Of course, it wouldn’t be anything without a couple of knock-down drag-outs between Eamonn and whichever panellist he decides to smack around the studio. Liam Brady got a little whiff of the Drumcondra cordite on Sunday night and Giles looks like he’ll have a bit of it if it’s going, so stay tuned.          
Then there’s Bill. Like a geriatric labrador, he’ll happily accept a cuff around the lug just because he’s happy to be out of the cold. We all know it and we’re secretly longing for it.
We must be the only nation on earth who make the tea after 42 minutes of our team’s performance because we dare not miss the sight of a grown man being talked to like a slug on Mastermind.          

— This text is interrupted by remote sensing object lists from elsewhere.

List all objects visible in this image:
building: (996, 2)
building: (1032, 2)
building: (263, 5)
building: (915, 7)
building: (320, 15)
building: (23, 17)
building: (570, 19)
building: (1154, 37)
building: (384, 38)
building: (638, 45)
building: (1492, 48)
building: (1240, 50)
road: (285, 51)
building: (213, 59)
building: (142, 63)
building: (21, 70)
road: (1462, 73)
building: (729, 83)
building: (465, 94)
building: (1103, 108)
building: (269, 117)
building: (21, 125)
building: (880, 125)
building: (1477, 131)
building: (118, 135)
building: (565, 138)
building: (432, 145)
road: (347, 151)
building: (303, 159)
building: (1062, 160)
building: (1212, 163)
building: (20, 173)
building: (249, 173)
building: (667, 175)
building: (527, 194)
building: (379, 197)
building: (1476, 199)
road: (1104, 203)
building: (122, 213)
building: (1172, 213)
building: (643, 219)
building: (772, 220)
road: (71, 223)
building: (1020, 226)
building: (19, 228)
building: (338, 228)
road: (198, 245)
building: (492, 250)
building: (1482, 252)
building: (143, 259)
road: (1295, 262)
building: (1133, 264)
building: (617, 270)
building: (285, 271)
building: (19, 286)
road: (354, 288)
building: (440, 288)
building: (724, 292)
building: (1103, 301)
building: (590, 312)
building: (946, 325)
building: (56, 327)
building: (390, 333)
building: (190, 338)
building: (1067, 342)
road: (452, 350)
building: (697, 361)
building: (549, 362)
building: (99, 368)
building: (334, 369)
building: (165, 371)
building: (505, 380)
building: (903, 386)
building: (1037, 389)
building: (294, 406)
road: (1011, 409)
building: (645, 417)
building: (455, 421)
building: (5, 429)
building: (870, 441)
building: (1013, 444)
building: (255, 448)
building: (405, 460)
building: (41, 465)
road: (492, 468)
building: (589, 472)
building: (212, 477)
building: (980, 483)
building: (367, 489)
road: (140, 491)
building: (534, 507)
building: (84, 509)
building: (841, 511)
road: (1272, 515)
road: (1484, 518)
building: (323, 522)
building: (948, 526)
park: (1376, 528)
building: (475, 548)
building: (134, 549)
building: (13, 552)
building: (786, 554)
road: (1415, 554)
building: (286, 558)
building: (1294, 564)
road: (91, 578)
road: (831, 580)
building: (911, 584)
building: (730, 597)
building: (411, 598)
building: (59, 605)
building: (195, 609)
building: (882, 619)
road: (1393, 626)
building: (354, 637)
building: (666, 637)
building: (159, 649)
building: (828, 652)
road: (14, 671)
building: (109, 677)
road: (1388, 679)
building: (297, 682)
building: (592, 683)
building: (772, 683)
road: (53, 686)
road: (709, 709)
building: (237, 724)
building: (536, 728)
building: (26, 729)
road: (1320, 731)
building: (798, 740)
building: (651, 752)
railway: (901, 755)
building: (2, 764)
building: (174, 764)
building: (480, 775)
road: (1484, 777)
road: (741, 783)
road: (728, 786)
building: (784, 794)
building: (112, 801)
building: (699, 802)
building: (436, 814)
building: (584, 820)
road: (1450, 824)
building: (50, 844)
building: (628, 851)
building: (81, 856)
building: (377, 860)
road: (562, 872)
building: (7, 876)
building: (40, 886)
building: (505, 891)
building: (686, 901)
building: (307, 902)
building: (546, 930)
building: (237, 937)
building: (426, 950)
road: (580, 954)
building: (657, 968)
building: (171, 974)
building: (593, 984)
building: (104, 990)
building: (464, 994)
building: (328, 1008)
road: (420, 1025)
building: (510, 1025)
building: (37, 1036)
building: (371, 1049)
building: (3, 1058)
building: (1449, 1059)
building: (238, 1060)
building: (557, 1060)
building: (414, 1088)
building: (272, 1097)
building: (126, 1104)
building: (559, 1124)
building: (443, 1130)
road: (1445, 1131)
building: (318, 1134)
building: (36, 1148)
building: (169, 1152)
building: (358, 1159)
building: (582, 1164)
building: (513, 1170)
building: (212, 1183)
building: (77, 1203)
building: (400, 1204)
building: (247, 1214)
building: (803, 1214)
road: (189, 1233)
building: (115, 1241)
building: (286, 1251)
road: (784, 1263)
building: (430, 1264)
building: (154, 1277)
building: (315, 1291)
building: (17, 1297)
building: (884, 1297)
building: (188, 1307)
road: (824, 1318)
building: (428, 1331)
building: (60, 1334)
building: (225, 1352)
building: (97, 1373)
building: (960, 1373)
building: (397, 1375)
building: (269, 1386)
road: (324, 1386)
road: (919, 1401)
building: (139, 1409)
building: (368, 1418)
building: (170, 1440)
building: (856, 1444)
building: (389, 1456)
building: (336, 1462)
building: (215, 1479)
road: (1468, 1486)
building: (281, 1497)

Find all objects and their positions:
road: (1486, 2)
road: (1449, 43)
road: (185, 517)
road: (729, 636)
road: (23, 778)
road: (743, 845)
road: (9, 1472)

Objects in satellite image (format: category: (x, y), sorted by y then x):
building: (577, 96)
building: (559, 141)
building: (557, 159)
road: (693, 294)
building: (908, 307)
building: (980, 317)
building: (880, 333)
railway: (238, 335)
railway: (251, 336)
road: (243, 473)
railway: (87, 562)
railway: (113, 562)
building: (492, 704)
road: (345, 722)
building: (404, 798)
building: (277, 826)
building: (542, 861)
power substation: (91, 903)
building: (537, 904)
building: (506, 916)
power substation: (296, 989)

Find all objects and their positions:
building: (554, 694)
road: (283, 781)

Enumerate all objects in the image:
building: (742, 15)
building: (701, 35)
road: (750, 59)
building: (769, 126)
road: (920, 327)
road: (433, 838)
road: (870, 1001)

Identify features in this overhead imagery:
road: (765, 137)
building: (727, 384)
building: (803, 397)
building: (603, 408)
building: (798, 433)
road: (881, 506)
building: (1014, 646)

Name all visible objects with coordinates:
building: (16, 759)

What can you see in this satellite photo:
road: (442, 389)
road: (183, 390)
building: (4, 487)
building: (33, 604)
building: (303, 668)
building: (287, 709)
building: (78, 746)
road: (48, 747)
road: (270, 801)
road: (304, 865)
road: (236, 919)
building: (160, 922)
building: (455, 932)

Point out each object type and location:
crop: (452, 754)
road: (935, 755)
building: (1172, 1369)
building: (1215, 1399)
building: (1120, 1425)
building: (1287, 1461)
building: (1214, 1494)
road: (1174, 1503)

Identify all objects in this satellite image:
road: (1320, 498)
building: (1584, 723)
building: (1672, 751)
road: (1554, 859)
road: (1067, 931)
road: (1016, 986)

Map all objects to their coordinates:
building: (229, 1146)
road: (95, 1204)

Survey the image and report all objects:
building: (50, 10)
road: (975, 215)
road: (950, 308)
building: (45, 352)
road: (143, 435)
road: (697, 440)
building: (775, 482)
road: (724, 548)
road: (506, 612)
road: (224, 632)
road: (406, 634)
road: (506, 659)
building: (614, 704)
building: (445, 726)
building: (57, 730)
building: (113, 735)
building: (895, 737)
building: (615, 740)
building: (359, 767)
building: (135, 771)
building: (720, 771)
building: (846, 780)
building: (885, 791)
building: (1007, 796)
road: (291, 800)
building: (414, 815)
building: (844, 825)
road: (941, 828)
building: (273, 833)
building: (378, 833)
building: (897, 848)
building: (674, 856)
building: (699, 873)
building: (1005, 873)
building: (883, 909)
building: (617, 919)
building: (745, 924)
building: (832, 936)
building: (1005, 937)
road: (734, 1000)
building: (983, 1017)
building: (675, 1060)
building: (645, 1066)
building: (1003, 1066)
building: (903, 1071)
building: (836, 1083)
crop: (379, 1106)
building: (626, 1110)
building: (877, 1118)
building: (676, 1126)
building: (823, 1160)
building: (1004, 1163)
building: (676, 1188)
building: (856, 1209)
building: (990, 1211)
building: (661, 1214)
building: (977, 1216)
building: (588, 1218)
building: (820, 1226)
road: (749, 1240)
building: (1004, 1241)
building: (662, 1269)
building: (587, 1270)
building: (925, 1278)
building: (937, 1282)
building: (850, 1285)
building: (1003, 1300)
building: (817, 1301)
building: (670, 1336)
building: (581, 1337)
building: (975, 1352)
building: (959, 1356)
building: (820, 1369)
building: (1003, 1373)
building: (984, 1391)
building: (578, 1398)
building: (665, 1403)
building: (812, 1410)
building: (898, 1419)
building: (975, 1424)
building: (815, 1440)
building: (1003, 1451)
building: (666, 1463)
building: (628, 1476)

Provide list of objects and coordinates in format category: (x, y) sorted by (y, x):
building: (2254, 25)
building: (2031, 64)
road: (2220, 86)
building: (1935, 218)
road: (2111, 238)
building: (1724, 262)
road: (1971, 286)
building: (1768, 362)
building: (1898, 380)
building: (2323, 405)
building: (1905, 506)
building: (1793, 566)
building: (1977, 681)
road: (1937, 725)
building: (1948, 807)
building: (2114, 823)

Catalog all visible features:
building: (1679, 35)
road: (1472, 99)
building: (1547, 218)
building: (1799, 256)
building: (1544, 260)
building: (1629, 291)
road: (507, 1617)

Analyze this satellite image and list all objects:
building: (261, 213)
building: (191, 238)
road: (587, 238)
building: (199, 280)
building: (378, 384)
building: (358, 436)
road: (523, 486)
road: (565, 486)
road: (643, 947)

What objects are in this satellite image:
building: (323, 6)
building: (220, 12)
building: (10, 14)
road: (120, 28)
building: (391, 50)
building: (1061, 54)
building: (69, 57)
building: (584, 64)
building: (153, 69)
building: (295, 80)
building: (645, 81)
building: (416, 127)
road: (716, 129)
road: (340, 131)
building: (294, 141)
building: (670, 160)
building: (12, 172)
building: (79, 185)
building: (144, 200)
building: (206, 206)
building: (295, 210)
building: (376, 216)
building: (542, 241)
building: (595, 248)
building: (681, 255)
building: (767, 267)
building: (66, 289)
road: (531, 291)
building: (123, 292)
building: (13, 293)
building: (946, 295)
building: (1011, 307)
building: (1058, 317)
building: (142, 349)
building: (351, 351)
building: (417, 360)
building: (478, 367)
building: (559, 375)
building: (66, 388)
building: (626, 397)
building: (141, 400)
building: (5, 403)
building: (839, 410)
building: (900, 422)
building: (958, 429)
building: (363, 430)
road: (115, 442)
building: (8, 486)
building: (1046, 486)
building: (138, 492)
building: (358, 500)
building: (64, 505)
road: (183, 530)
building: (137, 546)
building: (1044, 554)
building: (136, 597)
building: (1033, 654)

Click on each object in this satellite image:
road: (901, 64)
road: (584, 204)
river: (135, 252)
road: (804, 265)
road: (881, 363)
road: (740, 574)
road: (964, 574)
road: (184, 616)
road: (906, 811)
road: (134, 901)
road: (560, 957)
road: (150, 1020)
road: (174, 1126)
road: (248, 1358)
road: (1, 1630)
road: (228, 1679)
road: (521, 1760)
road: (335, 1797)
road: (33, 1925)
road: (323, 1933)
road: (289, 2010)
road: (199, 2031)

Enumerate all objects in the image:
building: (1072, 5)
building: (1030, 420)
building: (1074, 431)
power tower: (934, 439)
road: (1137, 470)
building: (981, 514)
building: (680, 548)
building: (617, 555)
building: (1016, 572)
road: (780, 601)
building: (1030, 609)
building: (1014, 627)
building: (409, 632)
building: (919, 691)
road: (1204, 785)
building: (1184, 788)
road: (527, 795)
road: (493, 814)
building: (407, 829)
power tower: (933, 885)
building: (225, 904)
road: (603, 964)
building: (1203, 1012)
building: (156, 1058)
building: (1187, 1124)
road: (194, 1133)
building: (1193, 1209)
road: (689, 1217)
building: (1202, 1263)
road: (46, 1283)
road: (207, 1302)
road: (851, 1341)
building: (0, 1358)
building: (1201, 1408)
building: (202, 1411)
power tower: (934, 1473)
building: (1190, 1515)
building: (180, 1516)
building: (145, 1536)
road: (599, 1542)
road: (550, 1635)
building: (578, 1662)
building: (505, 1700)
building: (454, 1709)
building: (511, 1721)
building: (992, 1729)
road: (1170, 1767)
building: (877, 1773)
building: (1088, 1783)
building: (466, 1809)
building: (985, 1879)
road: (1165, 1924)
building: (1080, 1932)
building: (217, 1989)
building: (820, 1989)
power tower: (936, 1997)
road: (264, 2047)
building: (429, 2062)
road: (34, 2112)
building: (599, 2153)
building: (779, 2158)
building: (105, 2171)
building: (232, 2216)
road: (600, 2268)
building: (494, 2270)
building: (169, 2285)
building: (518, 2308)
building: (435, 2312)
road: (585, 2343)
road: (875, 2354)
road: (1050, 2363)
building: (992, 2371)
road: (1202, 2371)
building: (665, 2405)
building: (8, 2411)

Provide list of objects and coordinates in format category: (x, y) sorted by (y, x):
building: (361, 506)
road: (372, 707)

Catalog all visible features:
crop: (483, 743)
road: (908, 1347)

RTÉ’s commentators are well-briefed, almost too well, in the case of Stephen Alkin who could tell us less without us having to digest his trivia whilst Spain are fizzing the ball towards the Italian goal at superwarp speed, but that’s probably because he’s attempting to drown out the mind-bending jackeen drivel of Brian Kerr.
I have nothing against the Dublin accent. I admit it isn’t my favourite, but when somebody using that methadone monotone abandons a sentence one-third of the way through in favour of another, then bungs in a few extraneous syllables, just for the craic (‘move’ becomes ‘mey-oove’) it sounds like the entire cast of ‘Fair City’ inside a washing machine set on a spin-cycle.
He’s watching world class football but he sounds like a geezer selling dodgy fireworks on Henry Street. Can’t they culchie it up a bit?           
For all the glitz and bombast, BBC’s coverage will forever be mired in cack-handed and craven punditry. Alan ‘the passing, the movement’ Hansen rarely bothers to stir the pot amid the jingoistic fatalism (is that possible? - in England, probably) which gurgles from safe souls either side of him.
Which is why I’m sticking with the Irish coverage once more. The team may be but honest journeymen, but the old bruisers of studio one? Different class.